Great Skaters: Gabriele Seyfert
Gabriele Seyfert, who rivaled Peggy Fleming
Gabriele Seyfert was a German figure skater.
Seyfert was a two-time World champion in 1969 and 1970 and won silver in the 1968 Olympics after Peggy Fleming.
Although Seyfert's career was overshadowed by Fleming, she was a champion of her own right.
Her mother was the famous Jutta Muller who would coach Katarina Witt later.
In 1966, Seyfert won silver both in the Europeans and the Worlds and was dubbed as “The GDR female athlete of the year."
Seyfert was also credited for landing triple loop for the first time. Unable to skate on the professional platform due to governmental interference, Seyfert took the job of coaching Anett Potzsch.
Gabriele Seyfert in 1966
Gabriele Seyfert in 1965
One of greatest power skaters ever
Seyfert was a typical power skater.
Technically brilliant and proficient, Seyfert could have challenged Peggy Fleming, but Peggy Fleming stonewalled her royal court
Fleming at the time left little for her opponents to hope. No one could even dream to upset Fleming who went far ahead of everyone else including Seyfert after compulsories. Then, Fleming came in to kill in free skating.
Besides technical superiority, Fleming had a lethal weapon in the sleeves: Fleming's stylistic elegance was something Seyfert couldn't do anything about.
It appealed too strong to the judges and the crowd alike in contrast with athletic strength in which Seyfert shined.
For Seyfert it was a misfortune to have Fleming in the same arena; otherwise Seyfert could have ruled the world of figure skating in her time.
Gabriele Seyfert in 1968
Gabriele Seyfert, champion of power skating
Many people associate power skating with Midori Ito first, or Sonja Henie, but there were prominent power skaters in the 1970s.
One of them was Gabriele Seyfert.
Unlike Midori Ito, whose deficiency in elements other than jump was too notable, Seyfert was a skater with a style of her own. As a power skater Seyfert was a more balanced skater than Ito, and perhaps a technician of even higher caliber than Ito.
As you see in the above her technique is something incredible in today's standards.
Throughout the program Seyfert incorporated her power and speed into her moves ; basically Seyfert knew how a rounded power skater would have to skate.
Especially her double axel as typical in the 1970s shows magnificent height and strength.
1967 European Championships
Peggy Fleming's quest against her contemporaries
Power skating was one of standards in figure skating. It wasn't consciously pursued or intended, but naturally developed a style, if you will.

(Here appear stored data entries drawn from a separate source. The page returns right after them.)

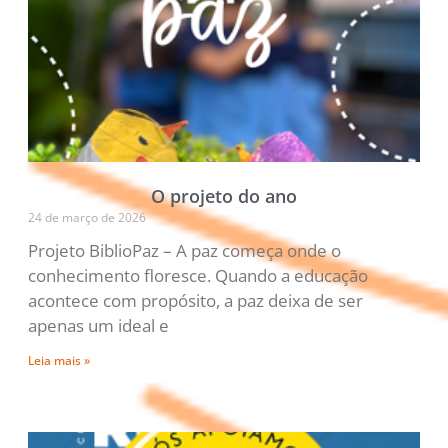
O projeto do ano
24 de março de 2026
Projeto BiblioPaz – A paz começa onde o
conhecimento floresce. Quando a educação
acontece com propósito, a paz deixa de ser
apenas um ideal e
Leia mais »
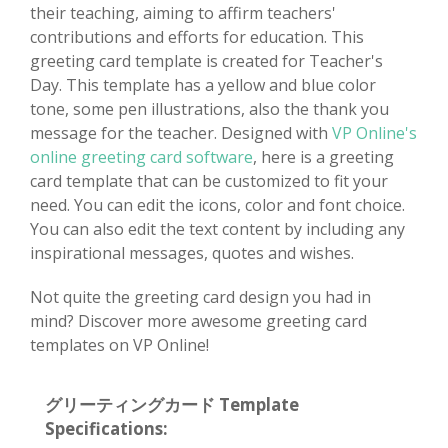
their teaching, aiming to affirm teachers'
contributions and efforts for education. This
greeting card template is created for Teacher's
Day. This template has a yellow and blue color
tone, some pen illustrations, also the thank you
message for the teacher. Designed with
VP Online's
online greeting card software
, here is a greeting
card template that can be customized to fit your
need. You can edit the icons, color and font choice.
You can also edit the text content by including any
inspirational messages, quotes and wishes.
Not quite the greeting card design you had in
mind? Discover more awesome greeting card
templates on VP Online!
グリーティングカード Template
Specifications:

Compulsories require skaters to learn edge skills and in so doing they need to learn how to use and manage their weight for balance and stability. This is important because if skaters fail to learn this, he or she will show premature juniorish skating and eventually unable to handle both jump and skating in general.

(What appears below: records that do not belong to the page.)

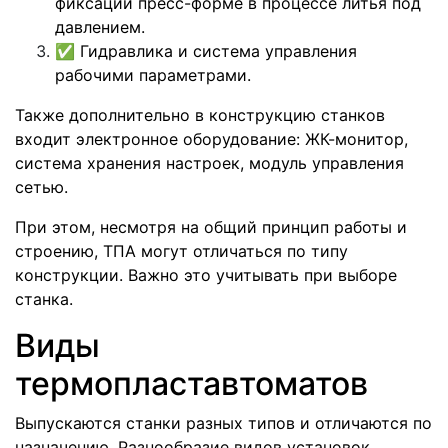
фиксации пресс-форме в процессе литья под
давлением.
✅
Гидравлика и система управления
рабочими параметрами.
Также дополнительно в конструкцию станков
входит электронное оборудование: ЖК-монитор,
система хранения настроек, модуль управления
сетью.
При этом, несмотря на общий принцип работы и
строению, ТПА могут отличаться по типу
конструкции. Важно это учитывать при выборе
станка.
Виды
термопластавтоматов
Выпускаются станки разных типов и отличаются по
назначению. Разнообразие видов установок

It was obvious if you look back at the history of figure skating. Figure skating, as compulsories indicate, started with edge discipline. The so called "figure" and its ideal manifestation on 2 dimensional ice plane involved edge control and its subsequent body control.
In free skating skaters were expected to apply those skills to produce momentum driven creative moves in contextual continuum with music so as to build up aesthetic evocation. Here, you must pay a special attention to the title "free".
Yes, it's free without any restriction by default. There wasn't any boundary set in free skating. The door was open for everybody to try their best and their ideal.
Of course, that doesn't mean there wasn't any consensual understanding of ladies figure skating and its ideal. You should keep in mind, even then, that it wasn't like free for all or chaotic and void like before the Creation. By definition, and since Pre-classic era, feminine aesthetics in athleticism had been the very theme and unspoken rules and principles embedded in the name of figure skating.
Only unlike compulsories etched in stone, free skating and its judging remained amorphous, that is, subjective.
What do you appreciate the most in Seyfert's skating?
Peggy Fleming: the ideal of Classic Figure Skating
Therefore, skaters instinctively knew that speed, power and accuracy are critical ingredients to set them apart from others, if they manage to incorporate them into their skating.
What represents athleticism?
Speed, power and accuracy are indeed what athletes compete and strive for. If you skate faster, more powerful and more accurately, your performance will stand out athletically.
Stronger, faster, and precision competitors shall rule.
So Peggy Fleming objected to that commonsense? Not really.
Actually Peggy Fleming's message in her skating was that they, though critical, are not enough for the ideal of ladies figure skating. For the first time in history Peggy Fleming presented the ideal of Classic Figure Skating in her visionary skating.
After all figure skating is a physiological sport.